### Supplied text:
Generally speaking, the curricula vary in the extent to which they emphasize student- 
centered or teacher-directed approaches. 

A randomized controlled trial involving 110 elementary schools was implemented to 
determine the relative effects of the curricula — about a quarter of the schools were randomly 
assigned to each of the study’s four curricula. Random assignment of curricula to schools was 
conducted separately for each participating district, which established an experiment in each 
study district. 

Among the 110 schools, 39 (cohort one) began study participation during the 2006-2007 
school year and during that first year, curriculum implementation occurred only in the first grade. 
The remaining 71 schools (cohort two) began study participation during the 2007-2008 school 
year and during that first year, curriculum implementation occurred in both the first and second 
grades — except in one school, where curriculum implementation occurred only in the second 
grade.

### Source excerpt:

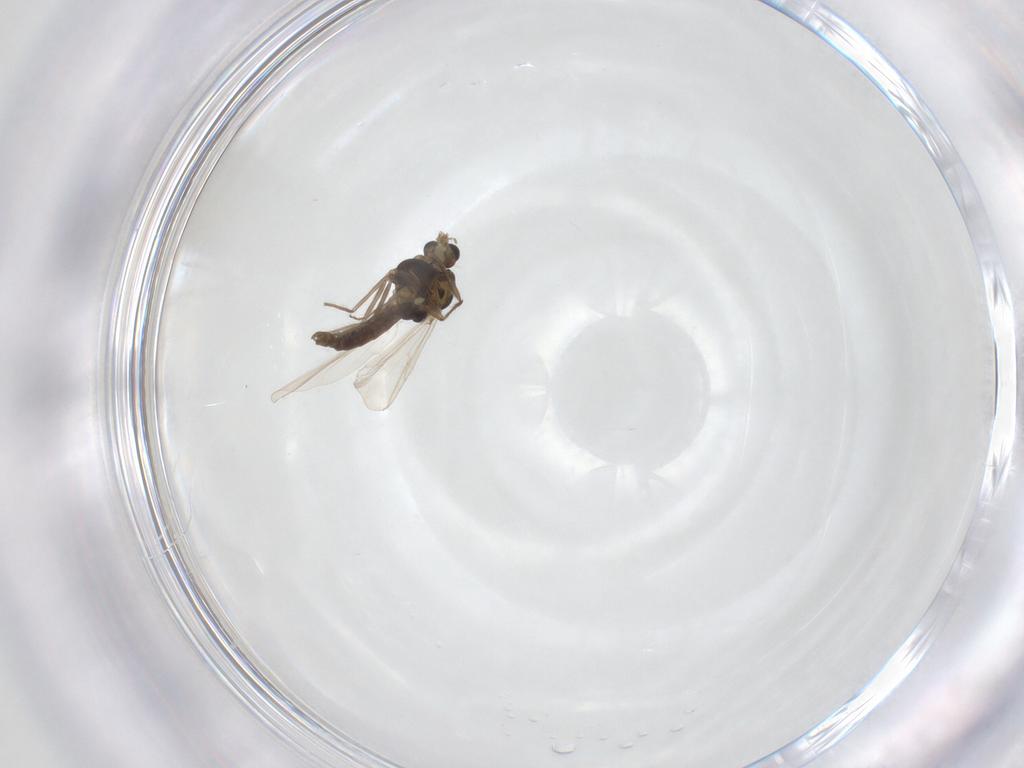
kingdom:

### What is asked:
1. Quote the curriculum study passage from "A randomized controlled" up to and including "study district.".
2. Decide whether each statement below agrees with the curriculum study passage, answering yes or no and quoting the deciding words of the passage exactly:
(a) The trial involved 110 elementary schools.
(b) In cohort one's first year, the curricula were implemented in both the first and second grades.
(c) Curricula were randomly assigned to schools separately within each participating district.
Draw solely on the curriculum study passage, not on the listing.

### Outputs in order:
1.
A randomized controlled trial involving 110 elementary schools was implemented to 
determine the relative effects of the curricula — about a quarter of the schools were randomly 
assigned to each of the study’s four curricula. Random assignment of curricula to schools was 
conducted separately for each participating district, which established an experiment in each 
study district.

2.
(a) Yes: "A randomized controlled trial involving 110 elementary schools was implemented"
(b) No: "during that first year, curriculum implementation occurred only in the first grade."
(c) Yes: "Random assignment of curricula to schools was conducted separately for each participating district"